In the following episode, the action revolved around purported evidence of the damage done by combined vaccines.
And on a roll, the court focused last week explicitly on the measle, mumps and rubella vaccine and the alleged harm it does. In this, an unholy alliance between the Government and the pharmaceutical industry involved the murder of a whistle-blowing researcher, while "expert testimony" gave "evidence" - none of it rebutted effectively - of vaccine-associated damage going well beyond the most extreme of the discredited claims that have actually been made. These are the wilder shores of media irresponsibility.
To end on an upbeat note, I can recommend ITV's Numb3rs , a US import produced by Tony and Ridley Scott. The show features two brothers, one of them an FBI agent and the other a university mathematician, along with his senior colleague (the superb Peter MacNicol, whom aficionados of Ally McBeal will recall as John Cage). MacNicol's introductory voiceover tells us "math is around us every day, in everything we do" - Jand the plots illustrate this, in natural, watchable and convincing ways.

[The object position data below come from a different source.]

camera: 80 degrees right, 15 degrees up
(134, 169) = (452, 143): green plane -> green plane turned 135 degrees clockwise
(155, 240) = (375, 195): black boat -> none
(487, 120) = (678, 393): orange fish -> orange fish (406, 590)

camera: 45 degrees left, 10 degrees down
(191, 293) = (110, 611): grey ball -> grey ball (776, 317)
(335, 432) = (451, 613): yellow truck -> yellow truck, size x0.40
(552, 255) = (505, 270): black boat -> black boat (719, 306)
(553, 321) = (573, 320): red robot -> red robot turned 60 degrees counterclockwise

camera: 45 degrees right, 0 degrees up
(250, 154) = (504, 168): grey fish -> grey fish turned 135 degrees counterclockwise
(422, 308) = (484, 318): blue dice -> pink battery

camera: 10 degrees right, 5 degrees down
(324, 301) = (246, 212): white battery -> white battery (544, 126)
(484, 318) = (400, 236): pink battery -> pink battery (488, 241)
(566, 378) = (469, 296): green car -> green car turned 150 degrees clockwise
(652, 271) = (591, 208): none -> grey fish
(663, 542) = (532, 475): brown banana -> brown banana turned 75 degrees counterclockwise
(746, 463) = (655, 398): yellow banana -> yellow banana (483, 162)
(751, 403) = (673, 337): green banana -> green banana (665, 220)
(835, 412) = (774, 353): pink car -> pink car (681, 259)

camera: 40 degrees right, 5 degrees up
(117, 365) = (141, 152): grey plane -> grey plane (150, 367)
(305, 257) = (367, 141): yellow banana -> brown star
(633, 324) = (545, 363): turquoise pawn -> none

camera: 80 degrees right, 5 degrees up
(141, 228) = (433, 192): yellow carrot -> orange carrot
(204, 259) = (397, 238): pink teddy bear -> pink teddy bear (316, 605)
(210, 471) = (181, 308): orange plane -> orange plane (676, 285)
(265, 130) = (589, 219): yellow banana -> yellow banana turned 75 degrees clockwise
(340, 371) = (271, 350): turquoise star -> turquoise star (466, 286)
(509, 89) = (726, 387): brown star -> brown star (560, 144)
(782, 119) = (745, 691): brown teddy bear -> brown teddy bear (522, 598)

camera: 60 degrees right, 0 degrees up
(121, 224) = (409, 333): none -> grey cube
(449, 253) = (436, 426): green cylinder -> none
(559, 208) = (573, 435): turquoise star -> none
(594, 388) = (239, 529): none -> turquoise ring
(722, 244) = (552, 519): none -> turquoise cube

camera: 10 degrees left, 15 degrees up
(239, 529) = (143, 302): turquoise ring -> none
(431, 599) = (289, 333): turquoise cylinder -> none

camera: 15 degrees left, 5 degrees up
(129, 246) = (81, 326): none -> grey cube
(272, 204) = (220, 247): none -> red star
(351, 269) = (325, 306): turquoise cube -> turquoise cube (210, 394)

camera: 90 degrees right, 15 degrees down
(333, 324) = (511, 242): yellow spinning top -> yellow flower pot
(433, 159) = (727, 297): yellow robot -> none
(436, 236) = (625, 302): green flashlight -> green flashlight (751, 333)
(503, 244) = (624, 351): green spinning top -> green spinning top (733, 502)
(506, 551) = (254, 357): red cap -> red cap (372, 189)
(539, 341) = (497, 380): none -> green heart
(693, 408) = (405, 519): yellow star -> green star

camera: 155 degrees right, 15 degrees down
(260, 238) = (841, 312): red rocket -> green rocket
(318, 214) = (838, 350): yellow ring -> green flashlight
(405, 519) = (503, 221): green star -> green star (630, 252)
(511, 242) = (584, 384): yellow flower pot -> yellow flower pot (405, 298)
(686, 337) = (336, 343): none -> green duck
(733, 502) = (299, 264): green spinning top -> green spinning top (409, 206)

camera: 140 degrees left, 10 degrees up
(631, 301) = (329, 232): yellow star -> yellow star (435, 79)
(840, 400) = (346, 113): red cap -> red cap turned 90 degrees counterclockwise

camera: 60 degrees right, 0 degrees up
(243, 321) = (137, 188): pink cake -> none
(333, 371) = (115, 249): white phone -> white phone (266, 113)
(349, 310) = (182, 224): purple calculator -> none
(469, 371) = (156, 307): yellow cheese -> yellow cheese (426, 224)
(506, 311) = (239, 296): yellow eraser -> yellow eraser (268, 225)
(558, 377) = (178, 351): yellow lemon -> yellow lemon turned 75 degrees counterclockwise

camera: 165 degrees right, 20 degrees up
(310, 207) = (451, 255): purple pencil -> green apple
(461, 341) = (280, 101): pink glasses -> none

Unusually, all the mathematics, although lightly presented, rings true. The epidemiological episode is uncompromisingly accurate (in sad contrast to Eleventh Hour ) and gripping. When equations appear, they are real (unlike the gobbledygook in the climate-change episode of Eleventh Hour ).
There is, of course, a significant audience for well-produced programmes on science. Sir John Krebs's Royal Institution Christmas lectures on Five drew prime-time audiences of more than 1 million. But for wider public engagement between society and science, we need watchable dramas in which the science is done well. There are a few examples that show it can be achieved. Unfortunately, many more show that it is usually not.
Lord May is a professor in the zoology department at Oxford University.